Data listing:
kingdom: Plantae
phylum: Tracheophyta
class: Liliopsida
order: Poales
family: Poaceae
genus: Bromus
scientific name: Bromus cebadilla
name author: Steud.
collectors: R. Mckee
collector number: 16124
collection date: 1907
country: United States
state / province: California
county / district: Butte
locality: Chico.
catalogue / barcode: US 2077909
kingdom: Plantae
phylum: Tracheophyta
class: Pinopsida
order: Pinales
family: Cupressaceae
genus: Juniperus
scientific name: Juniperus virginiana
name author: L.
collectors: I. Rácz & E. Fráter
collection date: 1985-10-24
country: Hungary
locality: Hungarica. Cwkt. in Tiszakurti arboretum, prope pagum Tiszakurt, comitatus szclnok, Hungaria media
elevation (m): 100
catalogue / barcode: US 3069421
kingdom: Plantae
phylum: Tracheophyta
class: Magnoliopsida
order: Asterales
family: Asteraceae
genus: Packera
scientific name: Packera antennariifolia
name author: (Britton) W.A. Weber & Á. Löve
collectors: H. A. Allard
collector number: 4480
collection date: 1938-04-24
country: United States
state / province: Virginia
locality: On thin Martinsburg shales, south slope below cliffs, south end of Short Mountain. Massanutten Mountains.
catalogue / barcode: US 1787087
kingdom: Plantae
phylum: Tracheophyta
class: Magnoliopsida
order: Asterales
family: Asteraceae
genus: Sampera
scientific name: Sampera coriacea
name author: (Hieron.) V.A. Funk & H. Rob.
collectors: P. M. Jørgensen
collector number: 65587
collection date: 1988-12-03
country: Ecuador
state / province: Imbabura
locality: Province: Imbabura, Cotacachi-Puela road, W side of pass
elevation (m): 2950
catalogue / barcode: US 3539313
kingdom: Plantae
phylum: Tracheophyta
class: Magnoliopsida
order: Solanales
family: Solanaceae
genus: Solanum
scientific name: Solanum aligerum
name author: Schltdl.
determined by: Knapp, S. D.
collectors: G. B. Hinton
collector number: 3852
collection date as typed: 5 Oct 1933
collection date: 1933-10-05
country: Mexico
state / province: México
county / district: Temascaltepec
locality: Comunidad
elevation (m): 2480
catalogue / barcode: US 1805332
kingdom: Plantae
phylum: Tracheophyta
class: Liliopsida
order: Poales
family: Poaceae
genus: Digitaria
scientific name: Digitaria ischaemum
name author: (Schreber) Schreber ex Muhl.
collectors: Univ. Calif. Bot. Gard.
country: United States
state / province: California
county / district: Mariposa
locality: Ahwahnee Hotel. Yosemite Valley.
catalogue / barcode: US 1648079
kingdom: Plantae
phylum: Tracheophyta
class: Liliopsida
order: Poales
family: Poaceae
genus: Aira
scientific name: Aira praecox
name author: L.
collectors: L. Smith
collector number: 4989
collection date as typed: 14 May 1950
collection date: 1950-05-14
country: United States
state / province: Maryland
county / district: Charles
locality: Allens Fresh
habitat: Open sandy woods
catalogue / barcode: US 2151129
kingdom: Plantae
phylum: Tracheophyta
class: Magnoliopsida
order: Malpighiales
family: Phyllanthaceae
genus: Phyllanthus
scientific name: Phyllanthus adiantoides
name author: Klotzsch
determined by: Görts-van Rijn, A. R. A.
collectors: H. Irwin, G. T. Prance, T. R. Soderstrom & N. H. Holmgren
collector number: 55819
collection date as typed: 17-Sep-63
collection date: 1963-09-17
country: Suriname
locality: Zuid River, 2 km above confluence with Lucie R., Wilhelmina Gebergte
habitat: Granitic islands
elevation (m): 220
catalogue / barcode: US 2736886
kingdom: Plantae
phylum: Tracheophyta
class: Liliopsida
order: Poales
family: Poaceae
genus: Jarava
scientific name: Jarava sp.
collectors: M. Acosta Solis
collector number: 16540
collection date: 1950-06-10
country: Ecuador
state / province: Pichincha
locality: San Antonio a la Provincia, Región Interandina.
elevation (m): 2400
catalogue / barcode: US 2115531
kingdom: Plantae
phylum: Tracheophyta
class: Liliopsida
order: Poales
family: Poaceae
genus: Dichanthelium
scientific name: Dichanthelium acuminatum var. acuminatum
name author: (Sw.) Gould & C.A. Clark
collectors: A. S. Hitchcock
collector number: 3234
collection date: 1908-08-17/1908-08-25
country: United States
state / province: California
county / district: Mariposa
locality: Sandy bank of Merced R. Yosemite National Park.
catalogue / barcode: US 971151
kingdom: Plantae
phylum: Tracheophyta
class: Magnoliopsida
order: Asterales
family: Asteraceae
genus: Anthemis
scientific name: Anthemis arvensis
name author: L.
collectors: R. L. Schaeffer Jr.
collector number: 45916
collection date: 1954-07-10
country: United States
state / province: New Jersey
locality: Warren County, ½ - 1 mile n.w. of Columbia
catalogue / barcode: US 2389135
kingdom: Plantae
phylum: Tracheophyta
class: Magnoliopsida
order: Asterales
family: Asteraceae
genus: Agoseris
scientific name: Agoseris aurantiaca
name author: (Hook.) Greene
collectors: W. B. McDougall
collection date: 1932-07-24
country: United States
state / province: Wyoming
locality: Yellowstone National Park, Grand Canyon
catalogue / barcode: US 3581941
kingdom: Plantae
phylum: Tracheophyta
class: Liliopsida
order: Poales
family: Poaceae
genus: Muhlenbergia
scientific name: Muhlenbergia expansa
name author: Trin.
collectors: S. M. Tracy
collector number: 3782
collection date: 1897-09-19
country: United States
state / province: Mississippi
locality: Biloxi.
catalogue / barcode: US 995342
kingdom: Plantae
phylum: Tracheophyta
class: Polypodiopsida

Challenge:
Copy every line of all the entries above word for word, leaving nothing out.

Task result:
kingdom: Plantae
phylum: Tracheophyta
class: Liliopsida
order: Poales
family: Poaceae
genus: Bromus
scientific name: Bromus cebadilla
name author: Steud.
collectors: R. Mckee
collector number: 16124
collection date: 1907
country: United States
state / province: California
county / district: Butte
locality: Chico.
catalogue / barcode: US 2077909
kingdom: Plantae
phylum: Tracheophyta
class: Pinopsida
order: Pinales
family: Cupressaceae
genus: Juniperus
scientific name: Juniperus virginiana
name author: L.
collectors: I. Rácz & E. Fráter
collection date: 1985-10-24
country: Hungary
locality: Hungarica. Cwkt. in Tiszakurti arboretum, prope pagum Tiszakurt, comitatus szclnok, Hungaria media
elevation (m): 100
catalogue / barcode: US 3069421
kingdom: Plantae
phylum: Tracheophyta
class: Magnoliopsida
order: Asterales
family: Asteraceae
genus: Packera
scientific name: Packera antennariifolia
name author: (Britton) W.A. Weber & Á. Löve
collectors: H. A. Allard
collector number: 4480
collection date: 1938-04-24
country: United States
state / province: Virginia
locality: On thin Martinsburg shales, south slope below cliffs, south end of Short Mountain. Massanutten Mountains.
catalogue / barcode: US 1787087
kingdom: Plantae
phylum: Tracheophyta
class: Magnoliopsida
order: Asterales
family: Asteraceae
genus: Sampera
scientific name: Sampera coriacea
name author: (Hieron.) V.A. Funk & H. Rob.
collectors: P. M. Jørgensen
collector number: 65587
collection date: 1988-12-03
country: Ecuador
state / province: Imbabura
locality: Province: Imbabura, Cotacachi-Puela road, W side of pass
elevation (m): 2950
catalogue / barcode: US 3539313
kingdom: Plantae
phylum: Tracheophyta
class: Magnoliopsida
order: Solanales
family: Solanaceae
genus: Solanum
scientific name: Solanum aligerum
name author: Schltdl.
determined by: Knapp, S. D.
collectors: G. B. Hinton
collector number: 3852
collection date as typed: 5 Oct 1933
collection date: 1933-10-05
country: Mexico
state / province: México
county / district: Temascaltepec
locality: Comunidad
elevation (m): 2480
catalogue / barcode: US 1805332
kingdom: Plantae
phylum: Tracheophyta
class: Liliopsida
order: Poales
family: Poaceae
genus: Digitaria
scientific name: Digitaria ischaemum
name author: (Schreber) Schreber ex Muhl.
collectors: Univ. Calif. Bot. Gard.
country: United States
state / province: California
county / district: Mariposa
locality: Ahwahnee Hotel. Yosemite Valley.
catalogue / barcode: US 1648079
kingdom: Plantae
phylum: Tracheophyta
class: Liliopsida
order: Poales
family: Poaceae
genus: Aira
scientific name: Aira praecox
name author: L.
collectors: L. Smith
collector number: 4989
collection date as typed: 14 May 1950
collection date: 1950-05-14
country: United States
state / province: Maryland
county / district: Charles
locality: Allens Fresh
habitat: Open sandy woods
catalogue / barcode: US 2151129
kingdom: Plantae
phylum: Tracheophyta
class: Magnoliopsida
order: Malpighiales
family: Phyllanthaceae
genus: Phyllanthus
scientific name: Phyllanthus adiantoides
name author: Klotzsch
determined by: Görts-van Rijn, A. R. A.
collectors: H. Irwin, G. T. Prance, T. R. Soderstrom & N. H. Holmgren
collector number: 55819
collection date as typed: 17-Sep-63
collection date: 1963-09-17
country: Suriname
locality: Zuid River, 2 km above confluence with Lucie R., Wilhelmina Gebergte
habitat: Granitic islands
elevation (m): 220
catalogue / barcode: US 2736886
kingdom: Plantae
phylum: Tracheophyta
class: Liliopsida
order: Poales
family: Poaceae
genus: Jarava
scientific name: Jarava sp.
collectors: M. Acosta Solis
collector number: 16540
collection date: 1950-06-10
country: Ecuador
state / province: Pichincha
locality: San Antonio a la Provincia, Región Interandina.
elevation (m): 2400
catalogue / barcode: US 2115531
kingdom: Plantae
phylum: Tracheophyta
class: Liliopsida
order: Poales
family: Poaceae
genus: Dichanthelium
scientific name: Dichanthelium acuminatum var. acuminatum
name author: (Sw.) Gould & C.A. Clark
collectors: A. S. Hitchcock
collector number: 3234
collection date: 1908-08-17/1908-08-25
country: United States
state / province: California
county / district: Mariposa
locality: Sandy bank of Merced R. Yosemite National Park.
catalogue / barcode: US 971151
kingdom: Plantae
phylum: Tracheophyta
class: Magnoliopsida
order: Asterales
family: Asteraceae
genus: Anthemis
scientific name: Anthemis arvensis
name author: L.
collectors: R. L. Schaeffer Jr.
collector number: 45916
collection date: 1954-07-10
country: United States
state / province: New Jersey
locality: Warren County, ½ - 1 mile n.w. of Columbia
catalogue / barcode: US 2389135
kingdom: Plantae
phylum: Tracheophyta
class: Magnoliopsida
order: Asterales
family: Asteraceae
genus: Agoseris
scientific name: Agoseris aurantiaca
name author: (Hook.) Greene
collectors: W. B. McDougall
collection date: 1932-07-24
country: United States
state / province: Wyoming
locality: Yellowstone National Park, Grand Canyon
catalogue / barcode: US 3581941
kingdom: Plantae
phylum: Tracheophyta
class: Liliopsida
order: Poales
family: Poaceae
genus: Muhlenbergia
scientific name: Muhlenbergia expansa
name author: Trin.
collectors: S. M. Tracy
collector number: 3782
collection date: 1897-09-19
country: United States
state / province: Mississippi
locality: Biloxi.
catalogue / barcode: US 995342
kingdom: Plantae
phylum: Tracheophyta
class: Polypodiopsida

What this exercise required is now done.